══ RECORDS SHOWN ══

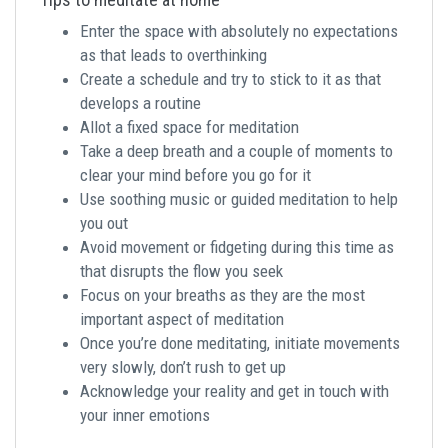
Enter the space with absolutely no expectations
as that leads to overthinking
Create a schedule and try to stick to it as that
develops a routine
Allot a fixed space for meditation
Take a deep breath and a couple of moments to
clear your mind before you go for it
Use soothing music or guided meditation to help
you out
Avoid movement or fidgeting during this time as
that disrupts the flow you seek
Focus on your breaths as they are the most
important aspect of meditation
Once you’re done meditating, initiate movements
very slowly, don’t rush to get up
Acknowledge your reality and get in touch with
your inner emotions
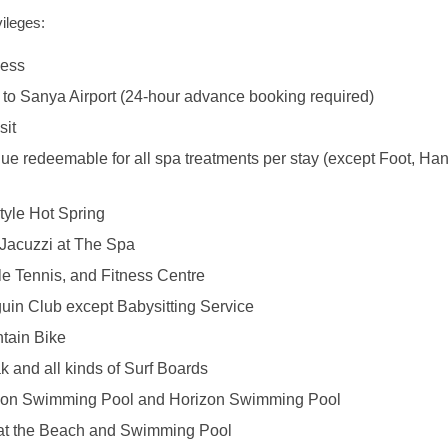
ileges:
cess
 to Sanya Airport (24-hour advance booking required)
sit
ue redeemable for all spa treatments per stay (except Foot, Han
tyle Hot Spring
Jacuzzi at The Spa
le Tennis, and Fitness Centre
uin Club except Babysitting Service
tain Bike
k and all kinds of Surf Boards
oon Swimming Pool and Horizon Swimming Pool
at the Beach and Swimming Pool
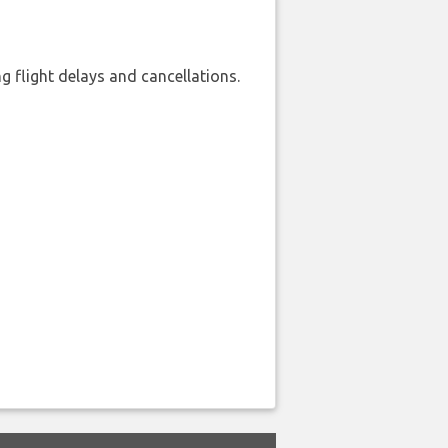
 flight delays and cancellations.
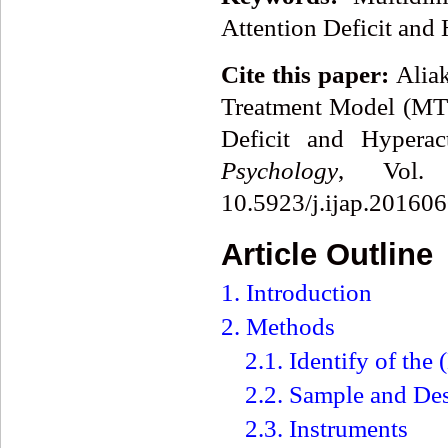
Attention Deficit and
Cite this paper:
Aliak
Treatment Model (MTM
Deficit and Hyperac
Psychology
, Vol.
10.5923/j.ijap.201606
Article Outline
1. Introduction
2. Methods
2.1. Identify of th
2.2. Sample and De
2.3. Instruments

═══
══ RECORDS SHOWN ══

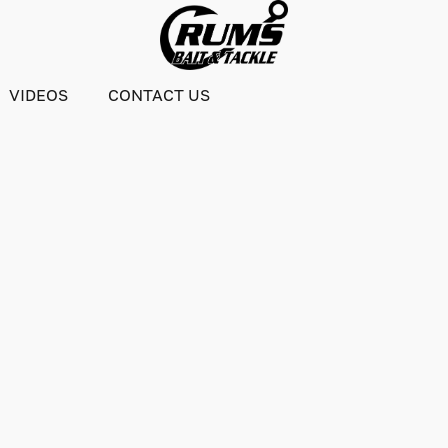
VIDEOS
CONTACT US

═══
══ RECORDS SHOWN ══

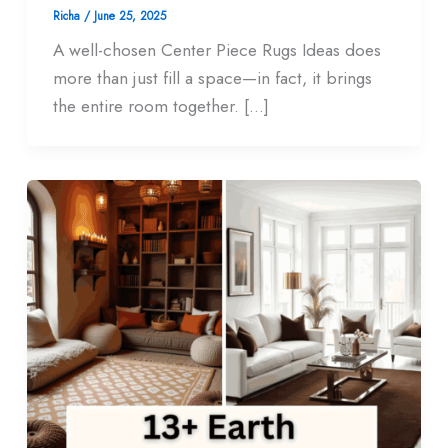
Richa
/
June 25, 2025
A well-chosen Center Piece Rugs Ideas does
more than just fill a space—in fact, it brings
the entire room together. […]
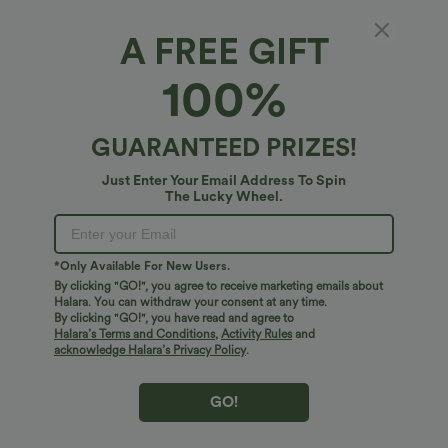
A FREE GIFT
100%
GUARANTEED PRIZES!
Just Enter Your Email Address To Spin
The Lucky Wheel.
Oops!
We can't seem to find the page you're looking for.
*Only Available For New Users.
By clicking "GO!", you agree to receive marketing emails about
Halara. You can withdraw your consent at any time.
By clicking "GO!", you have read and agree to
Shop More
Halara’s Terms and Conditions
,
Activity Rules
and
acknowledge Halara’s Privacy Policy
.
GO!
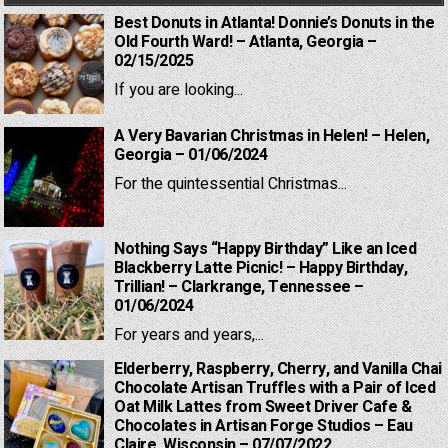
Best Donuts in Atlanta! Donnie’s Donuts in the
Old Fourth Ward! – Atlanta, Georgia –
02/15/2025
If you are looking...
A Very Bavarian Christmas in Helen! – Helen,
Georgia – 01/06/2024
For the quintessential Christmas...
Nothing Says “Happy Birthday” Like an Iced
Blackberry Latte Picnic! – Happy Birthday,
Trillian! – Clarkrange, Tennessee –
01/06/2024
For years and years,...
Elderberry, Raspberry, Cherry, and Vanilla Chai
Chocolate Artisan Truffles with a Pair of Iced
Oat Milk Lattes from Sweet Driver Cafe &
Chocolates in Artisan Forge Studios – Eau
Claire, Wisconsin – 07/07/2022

═══

> _TASK_
The number of lines in the data that hold "time" is all that should be given.

> _SOLUTION TO THIS PROBLEM_
2